Magenda adalah perwira intelijen kepercayaan Abdul Haris Nasution. Ketika PRRI bergolak di Riau, “Kolonel Magenda Wakil Asinten I (Intelejen), sedang melakukan hubungan dengan komandan pasukan setempat dan diadakan pula penyusupan ke daerah Bangkalis dan Selat Panjang,” demikian tercatat dalam autobiografi berseri Nasution, Memenuhi Panggilan Tugas: Jilid 4 Masa Pancaroba II (1984).
Saat itu, dia menjadi pemimpin Operasi Sapta Marga III. Ketika pimpinan militer, khususnya AD, berseteru dengan PKI, Magenda berdiri di pihak Nasution.

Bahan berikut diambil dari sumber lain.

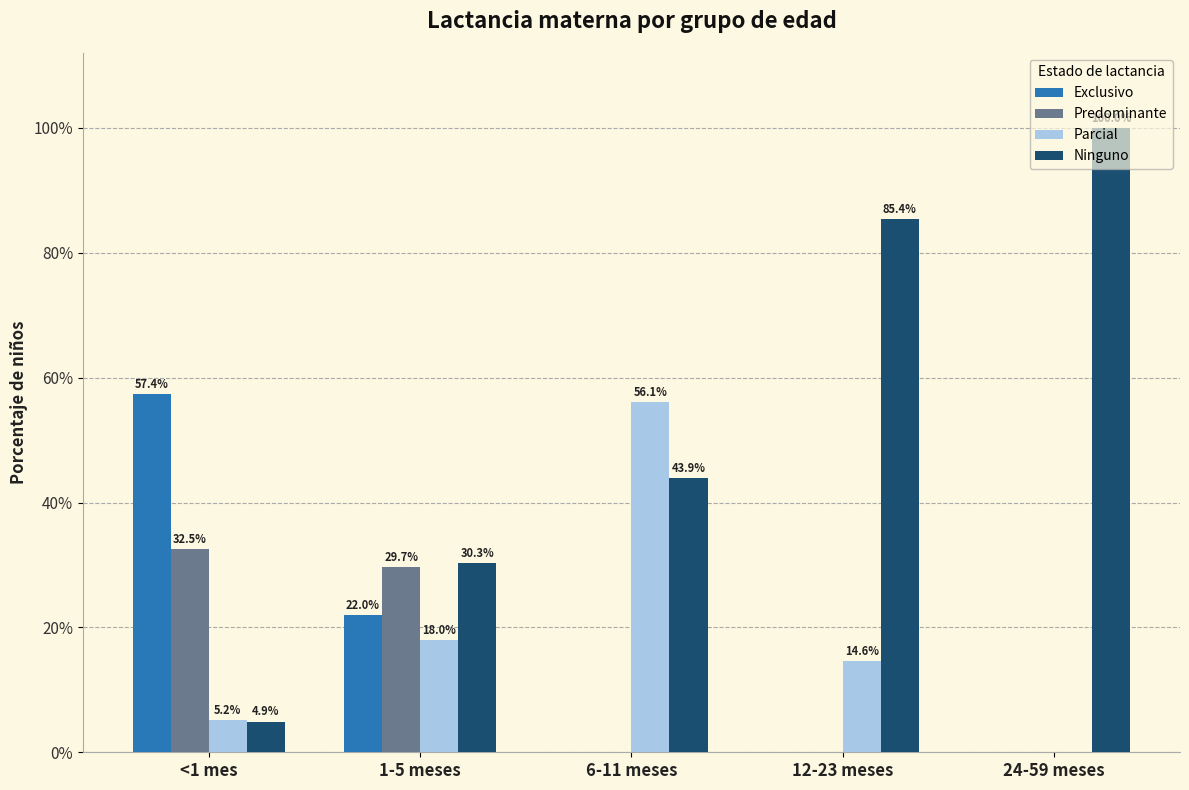

Where is Parcial nearest to the value 0?

24-59 meses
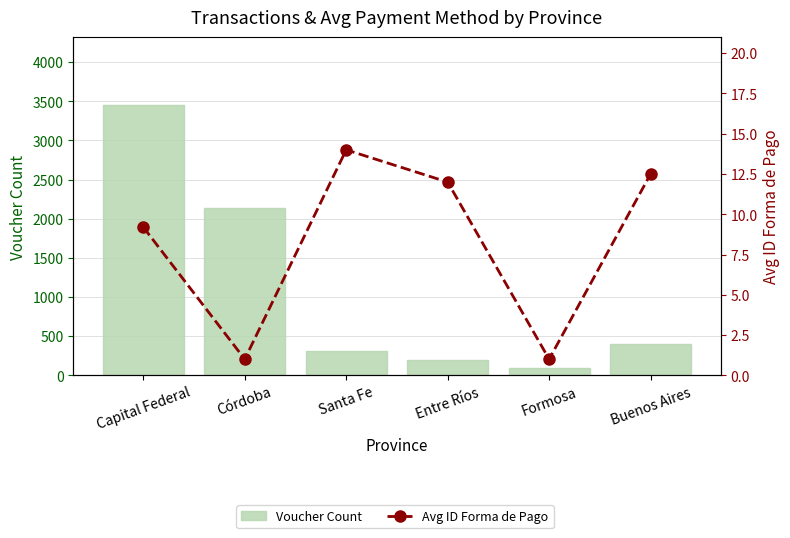

Which has a higher value, Formosa or Entre Ríos?

Entre Ríos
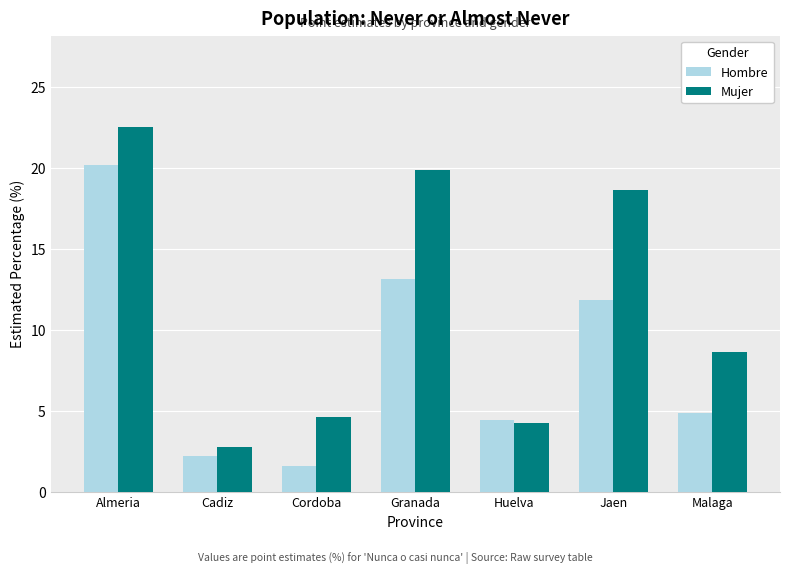

What is the total value across all series at Malaga?

13.6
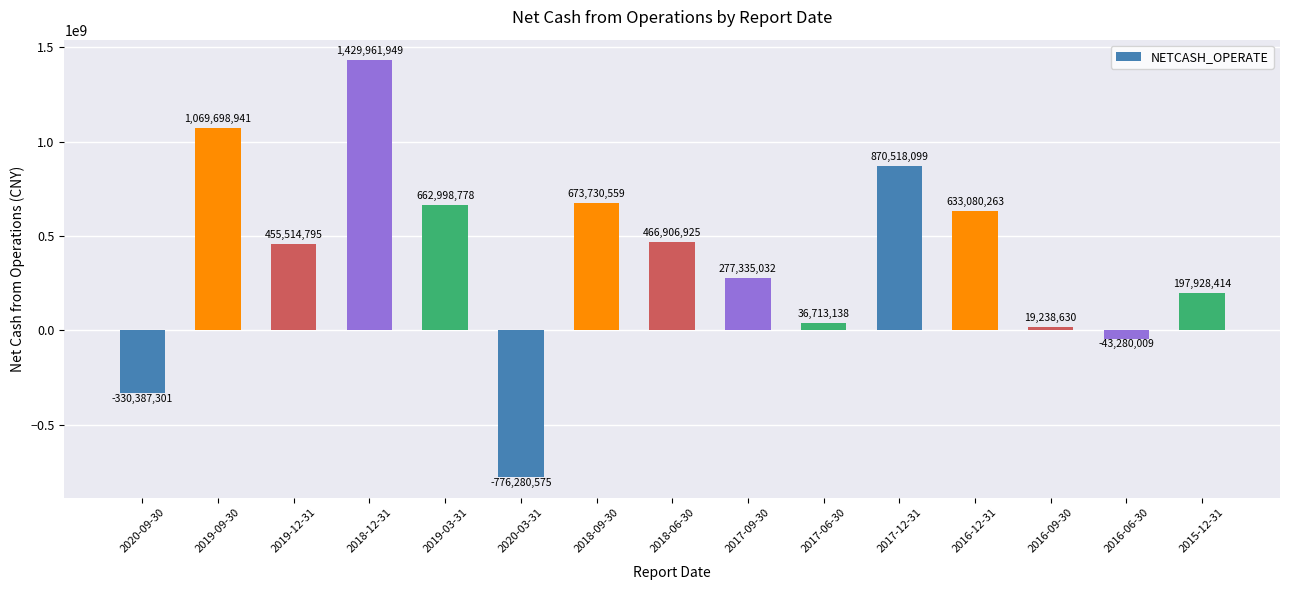

What is the change in value from 2019-12-31 to 2015-12-31?

-257586381.5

Magenda juga ikut serta dalam operasi penghabisan PKI sekitar 1966. Ketika Nasution masih jadi KSAD, terbentuk Badan Kerja Sama (BKS), di mana Magenda dan beberapa perwira menengah lain dan anggota organisasi-organisasi kemasyarakatan (ormas) berada di dalamnya.
Setidaknya, menurut Nasution, pernah ada BKS Militer-Buruh, BKS Ulama-Militer, BKS Angkatan 45 dan BKS Wanita-Militer. Menurut Nasution, Magenda dia pernah sekolah sebentar di AMS Yogyakarta. “Magenda sewaktu di AMS Yogyakarta bayar makan di Bausasran, rumah Bu Gondo, bibi dari istri saya. Waktu mendirikan Ikatan Pendukung Kemerdekaan Indonesia (IPKI) ia aktif membantu saya. Dengan kesemua itu hubungan kami seperti saudara saja,” aku Nasution di catatan kaki Memenuhi Panggilan Tugas: Jilid 4 Masa Pancaroba II.
Magenda yang lebih muda dari Nasution tutup usia pada 15 Oktober 1972 karena pendarahan di otak. Mayor Jenderal TNI ini sudah pensiun sejak 1970. Dia dimakamkan dengan penuh hormat oleh negara di Taman Makam Pahlawan Kalibata.